In this respect, guidelines for the prudent use of antibiotics in veterinary medicine should be taken into account to avoid ineffective antimicrobial treatment. A recent study on the treatment of foals suffering from pneumonia caused by R. equi concluded that foals with smaller lesions could even be spared from antibiotic treatment without a significant increase in mortality [65]. Whether and to what extent this treatment regime also applies to alpacas still needs to be investigated.
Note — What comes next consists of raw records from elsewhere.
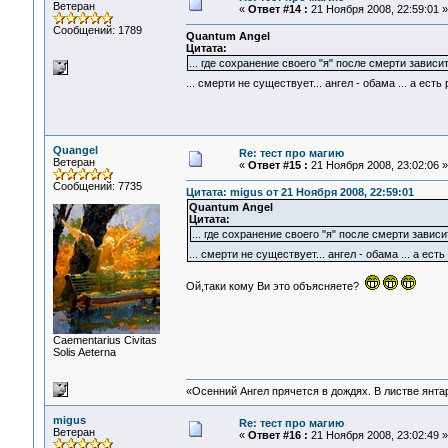
Ветеран
«
Ответ #14 :
21 Ноября 2008, 22:59:01 »
Сообщений: 1789
Quantum Angel
Цитата:
... где сохранение своего "я" после смерти зависи
... смерти не существует... ангел - обама ... а ест
Quangel
Re: тест про магию
Ветеран
«
Ответ #15 :
21 Ноября 2008, 23:02:06 »
Сообщений: 7735
Цитата: migus от 21 Ноября 2008, 22:59:01
Quantum Angel
Цитата:
... где сохранение своего "я" после смерти завис
... смерти не существует... ангел - обама ... а ест
Ой,таки кому Ви это объясняете?
Сaementarius Civitas
Solis Aeterna
«Осенний Ангел прячется в дождях. В листве янтарн
migus
Re: тест про магию
Ветеран
«
Ответ #16 :
21 Ноября 2008, 23:02:49 »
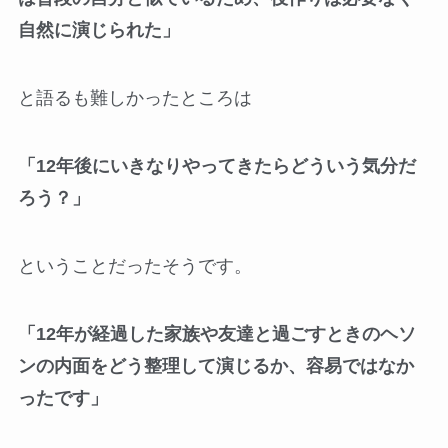
自然に演じられた」
と語るも難しかったところは
「12年後にいきなりやってきたらどういう気分だ
ろう？」
ということだったそうです。
「12年が経過した家族や友達と過ごすときのヘソ
ンの内面をどう整理して演じるか、容易ではなか
ったです」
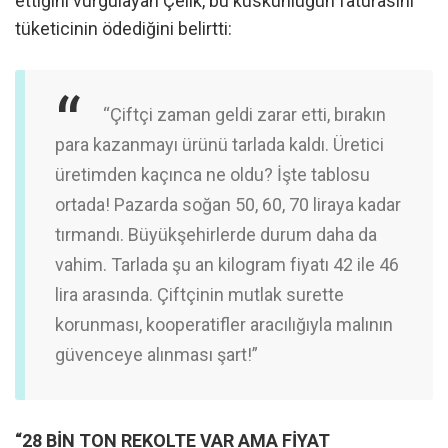
ettiğini vurgulayan Çelik, bu küskünlüğün faturasını
tüketicinin ödediğini belirtti:
“Çiftçi zaman geldi zarar etti, bırakın
para kazanmayı ürünü tarlada kaldı. Üretici
üretimden kaçınca ne oldu? İşte tablosu
ortada! Pazarda soğan 50, 60, 70 liraya kadar
tırmandı. Büyükşehirlerde durum daha da
vahim. Tarlada şu an kilogram fiyatı 42 ile 46
lira arasında. Çiftçinin mutlak surette
korunması, kooperatifler aracılığıyla malının
güvenceye alınması şart!”
“28 BİN TON REKOLTE VAR AMA FİYAT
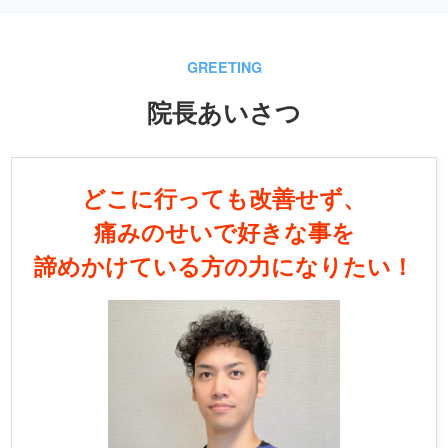
GREETING
院長あいさつ
どこに行っても改善せず、
痛みのせいで
好きな事を
諦めかけている方の力になりたい！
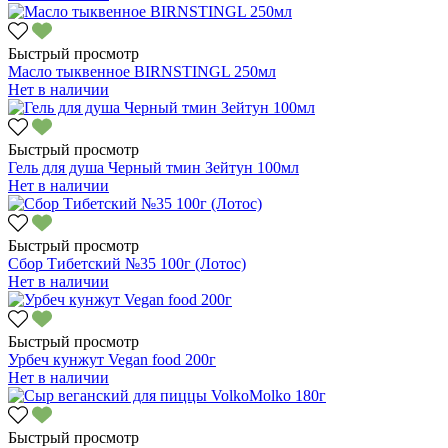
Быстрый просмотр
Масло тыквенное BIRNSTINGL 250мл
Нет в наличии
Быстрый просмотр
Гель для душа Черный тмин Зейтун 100мл
Нет в наличии
Быстрый просмотр
Сбор Тибетский №35 100г (Лотос)
Нет в наличии
Быстрый просмотр
Урбеч кунжут Vegan food 200г
Нет в наличии
Быстрый просмотр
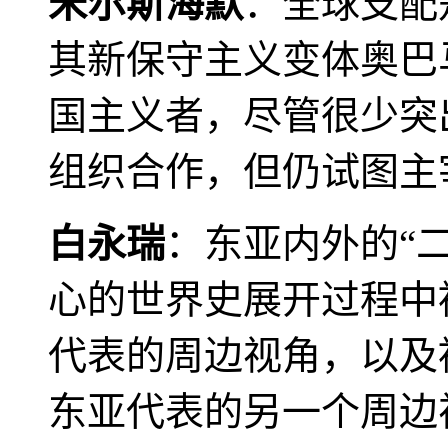
米尔斯海默
：全球支配
其新保守主义变体奥巴
国主义者，尽管很少突
组织合作，但仍试图主
白永瑞
：东亚内外的“
心的世界史展开过程中
代表的周边视角，以及
东亚代表的另一个周边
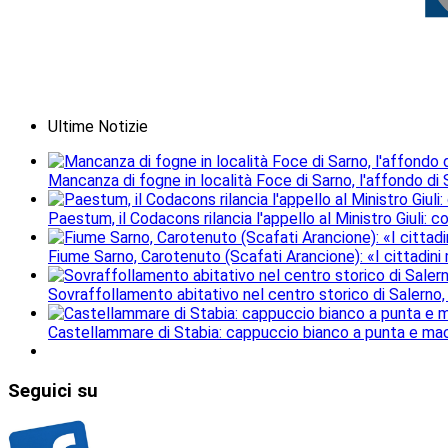
Ultime Notizie
Mancanza di fogne in località Foce di Sarno, l'affondo di S
Paestum, il Codacons rilancia l'appello al Ministro Giuli: 
Fiume Sarno, Carotenuto (Scafati Arancione): «I cittadini
Sovraffollamento abitativo nel centro storico di Salerno,
Castellammare di Stabia: cappuccio bianco a punta e mach
Seguici
su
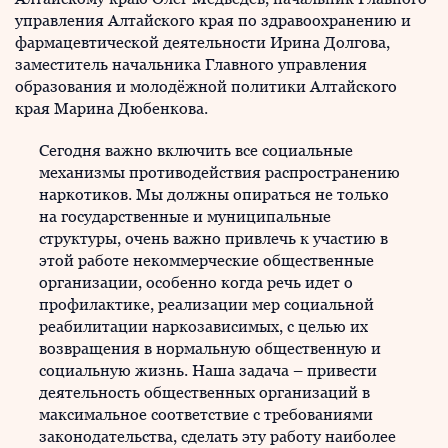
управления Алтайского края по здравоохранению и
фармацевтической деятельности Ирина Долгова,
заместитель начальника Главного управления
образования и молодёжной политики Алтайского
края Марина Дюбенкова.
Сегодня важно включить все социальные
механизмы противодействия распространению
наркотиков. Мы должны опираться не только
на государственные и муниципальные
структуры, очень важно привлечь к участию в
этой работе некоммерческие общественные
организации, особенно когда речь идет о
профилактике, реализации мер социальной
реабилитации наркозависимых, с целью их
возвращения в нормальную общественную и
социальную жизнь. Наша задача – привести
деятельность общественных организаций в
максимальное соответствие с требованиями
законодательства, сделать эту работу наиболее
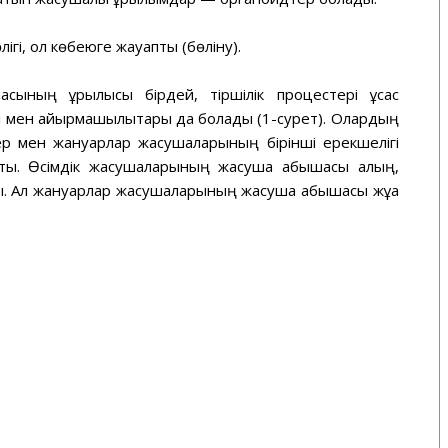
і, ол көбеюге жауапты (бөліну).
сының құрылысы бірдей, тіршілік процестері ұқсас
рі мен айырмашылықтары да болады (1-сурет). Олардың
ер мен жануарлар жасушаларының бірінші ерекшелігі
ты. Өсімдік жасушаларының жасуша қабықшасы қалың,
ы. Ал жануарлар жасушаларының жасуша қабықшасы жұқа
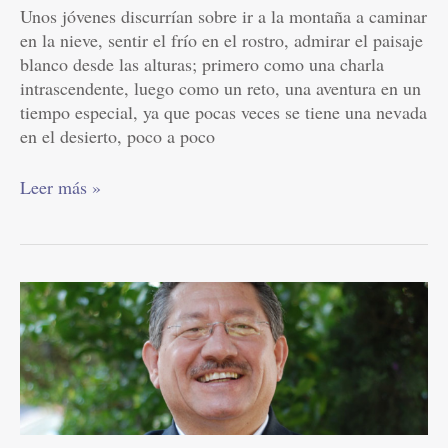
Unos jóvenes discurrían sobre ir a la montaña a caminar
en la nieve, sentir el frío en el rostro, admirar el paisaje
blanco desde las alturas; primero como una charla
intrascendente, luego como un reto, una aventura en un
tiempo especial, ya que pocas veces se tiene una nevada
en el desierto, poco a poco
Leer más »
El
billete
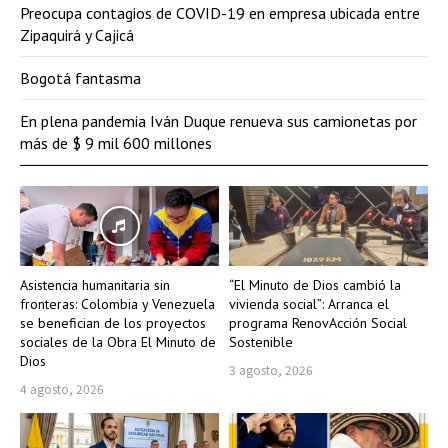
Preocupa contagios de COVID-19 en empresa ubicada entre
Zipaquirá y Cajicá
Bogotá fantasma
En plena pandemia Iván Duque renueva sus camionetas por
más de $ 9 mil 600 millones
Asistencia humanitaria sin
“El Minuto de Dios cambió la
fronteras: Colombia y Venezuela
vivienda social”: Arranca el
se benefician de los proyectos
programa RenovAcción Social
sociales de la Obra El Minuto de
Sostenible
Dios
3 agosto, 2026
4 agosto, 2026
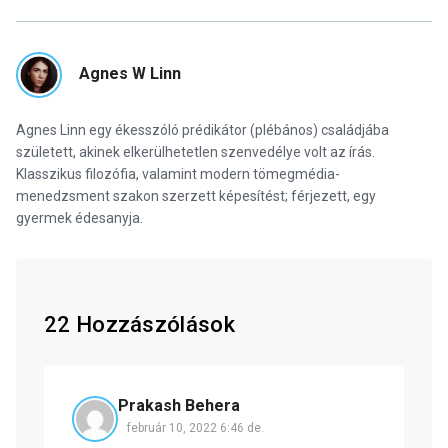
Agnes W Linn
Agnes Linn egy ékesszóló prédikátor (plébános) családjába
született, akinek elkerülhetetlen szenvedélye volt az írás.
Klasszikus filozófia, valamint modern tömegmédia-
menedzsment szakon szerzett képesítést; férjezett, egy
gyermek édesanyja.
22 Hozzászólások
Prakash Behera
február 10, 2022 6:46 de.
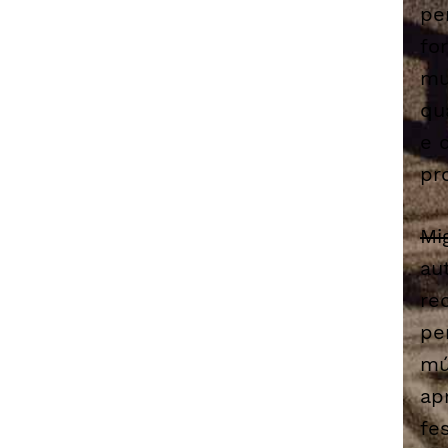
pe
fo
mu
qu
e 
pr
Mi
au
re
pe
mú
ap
fe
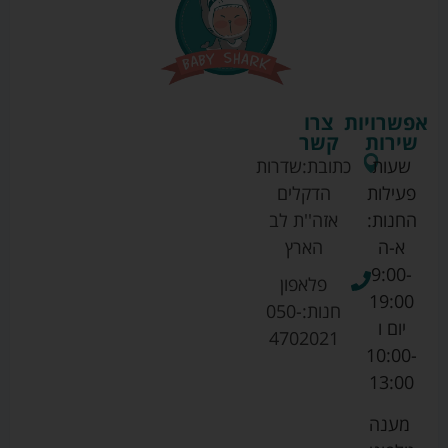
אפשרויות
צרו
שירות
קשר
שעות
כתובת:
שדרות
פעילות
הדקלים
החנות:
אזה''ת לב
א-ה
הארץ
9:00-
פלאפון
19:00
חנות:
050-
יום ו
4702021
10:00-
13:00
מענה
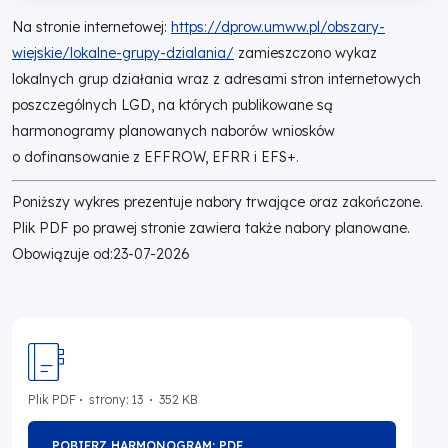
Na stronie internetowej:
https://dprow.umww.pl/obszary-
wiejskie/lokalne-grupy-dzialania/
zamieszczono wykaz
lokalnych grup działania wraz z adresami stron internetowych
poszczególnych LGD, na których publikowane są
harmonogramy planowanych naborów wniosków
o dofinansowanie z EFFROW, EFRR i EFS+.
Poniższy wykres prezentuje nabory trwające oraz zakończone.
Plik PDF po prawej stronie zawiera także nabory planowane.
Obowiązuje od:
23-07-2026
Plik
PDF
strony: 13
352 KB
POBIERZ HARMONOGRAM: PDF
OTWORZY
In order to prevent R. equi infections and subsequent antibiotic treatment, effective prophylactic and preventive management practices have been discussed. However, no universal prevention strategy has so far been proven effective enough against rhodococcal infections [1,66].

4. Conclusions

This is the first detailed report of a fatal R. equi infection in an adult alpaca, to our best knowledge. The present report extends our knowledge about R. equi infection in alpacas, the most important New World camelid species kept under human care. Thus, this report should be of particular concern for the health and husbandry of this New World camelid species living in Europe. Furthermore, this bacterium is a zoonotic agent. The source of infections of this soil-and-airborne pathogen is suspected to be environmental and its transmission caused by aspiration or ingestion. However, transmission via close contact between animals and from animal to humans might also be of relevance. Therefore, reports on R. equi infections are important for assessing the relevance of pathogen reservoirs and transmission routes as a basis of effective measures in order to sustain the health, productivity and welfare of alpacas.